Through its beats, poetic lyrics and powerful images, hip-hop offers a platform for cultural expression, holds up a mirror to society, and provides a description of the world and its sometimes bleak reality that African-Americans face, such as police brutality and discrimination. At the same time, hip-hop has given groups from the margins the opportunity to engage in identity formation and self-expression and has penetrated to the center of pop culture.

In Poetic Culture, Idowu Oluwaseun emphasizes that connecting side of the story, how Hip-Hop as a movement creates a sense of pride, belonging and solidarity for individuals. The title of the exhibition is also a nod to the core of the genre, the poetical. Oluwaseun grew up in Lagos, Nigeria in the late 1980s and 1990s. Hip-hop already was a global phenomenon at that time with artists like N.W.A and Eazy-E. Through the Nigerian rap duo Okechukwu Azike and Pretty Okafor, known as Junior & Pretty, he came in contact with the genre. The rap duo used the local pidgin-English as their vehicular language, anchoring the genre in Nigerian music. After moving to the United States, his interest in the Hip-Hop Movement grew into a more intense experience of it.

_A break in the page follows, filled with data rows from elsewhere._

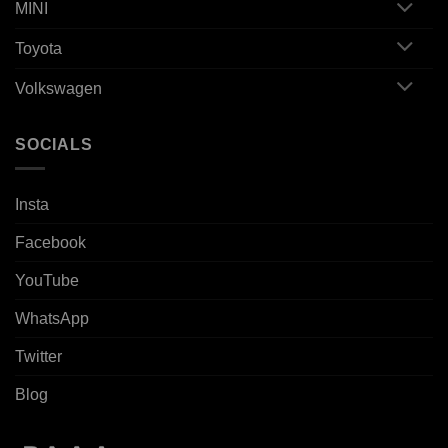
MINI
Toyota
Volkswagen
SOCIALS
Insta
Facebook
YouTube
WhatsApp
Twitter
Blog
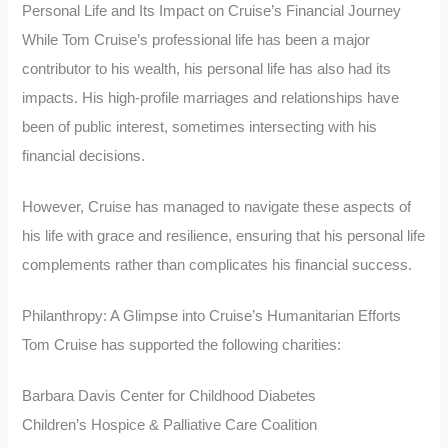
Personal Life and Its Impact on Cruise’s Financial Journey
While Tom Cruise’s professional life has been a major
contributor to his wealth, his personal life has also had its
impacts. His high-profile marriages and relationships have
been of public interest, sometimes intersecting with his
financial decisions.
However, Cruise has managed to navigate these aspects of
his life with grace and resilience, ensuring that his personal life
complements rather than complicates his financial success.
Philanthropy: A Glimpse into Cruise’s Humanitarian Efforts
Tom Cruise has supported the following charities:
Barbara Davis Center for Childhood Diabetes
Children’s Hospice & Palliative Care Coalition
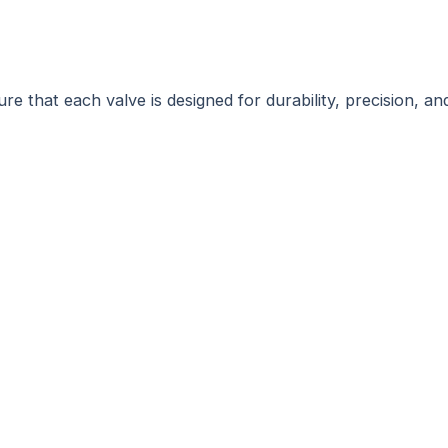
e that each valve is designed for durability, precision, an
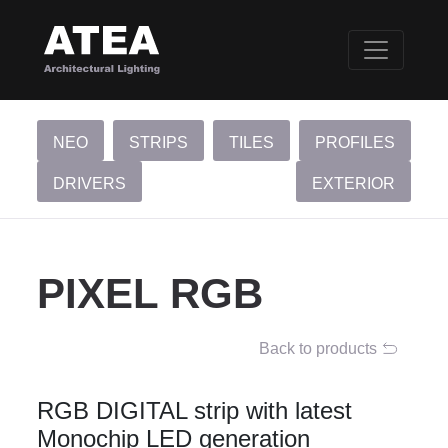
NEO
STRIPS
TILES
PROFILES
DRIVERS
EXTERIOR
PIXEL RGB
Back to products
RGB DIGITAL strip with latest
Monochip LED generation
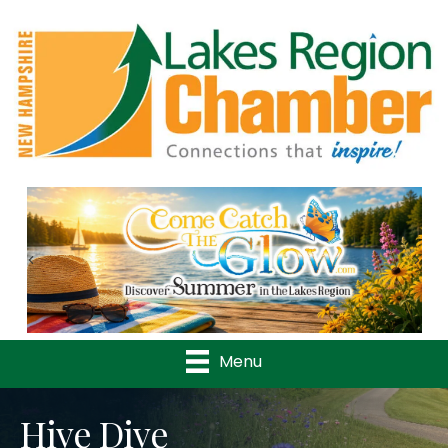
Previous
Nex
Menu
Hive Dive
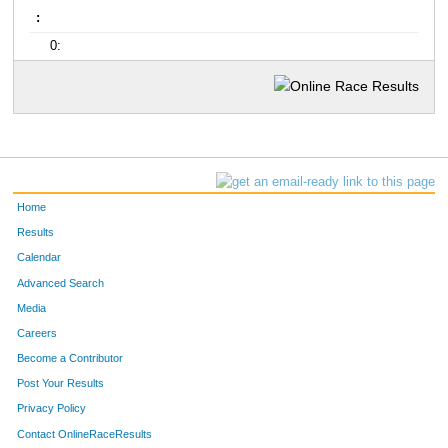
:
0:
Home
Results
Calendar
Advanced Search
Media
Careers
Become a Contributor
Post Your Results
Privacy Policy
Contact OnlineRaceResults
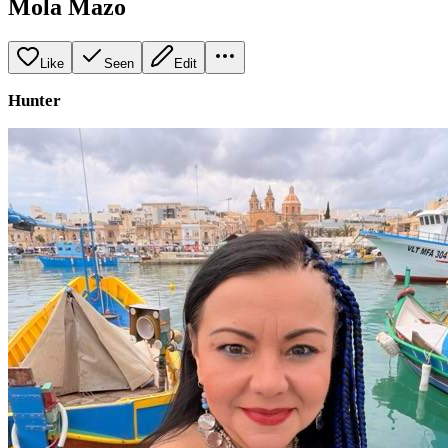
Mola Mazo
Like
Seen
Edit
Hunter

In this series of paintings, Oluwaseun uses vibrant colours and dynamic compositions that meticulously reflect the rhythm and movement associated with Hip-Hop. This stylistic choice evokes the genre’s power to express emotions and ideas visually, the way music does in an auditory way. The energy in his work reflects the rebellion and transformative power of Hip-Hop, which has long been a voice for the oppressed.

Oluwaseun’s canvases depict the typical looks, poses that feel well-known and familiar, instantly carrying a touch of nostalgia. As a viewer, you are catapulted back to the days of baggy jeans, oversized shirts, flashy sneakers, grillz, an array of gold jewellery, pimped cars, lowriders, and the ubiquitous bandana. His affinity for fabrics is thus closely intertwined in his paintings, making it again an essential element in this exhibition.

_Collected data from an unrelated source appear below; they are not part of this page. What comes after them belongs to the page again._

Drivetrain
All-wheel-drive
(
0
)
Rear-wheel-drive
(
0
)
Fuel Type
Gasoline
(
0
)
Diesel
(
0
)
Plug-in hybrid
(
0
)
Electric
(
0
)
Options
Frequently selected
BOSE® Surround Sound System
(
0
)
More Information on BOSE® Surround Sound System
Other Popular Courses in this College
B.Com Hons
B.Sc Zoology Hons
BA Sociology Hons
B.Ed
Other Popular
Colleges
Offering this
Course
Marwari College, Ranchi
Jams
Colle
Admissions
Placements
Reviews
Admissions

The faces of the subjects in these paintings are partially covered with bandanas, referencing the invisibility and marginalisation that African-Americans often face. This ‘facelessness’ emphasizes also how Black Culture and the Hip-Hop Movement are often commercialized and consumed without recognition of the individuality and humanity behind it. The image of hip-hop displayed by mainstream media today, black rappers surrounded by expensive cars, senseless violence and women reduced to sex symbols is far removed from how it once started in the South Bronx. Thus, Idowu’s paintings critique this commodification and commercialization and provide a complex exploration and refection of cultural ownership, appropriation and authenticity.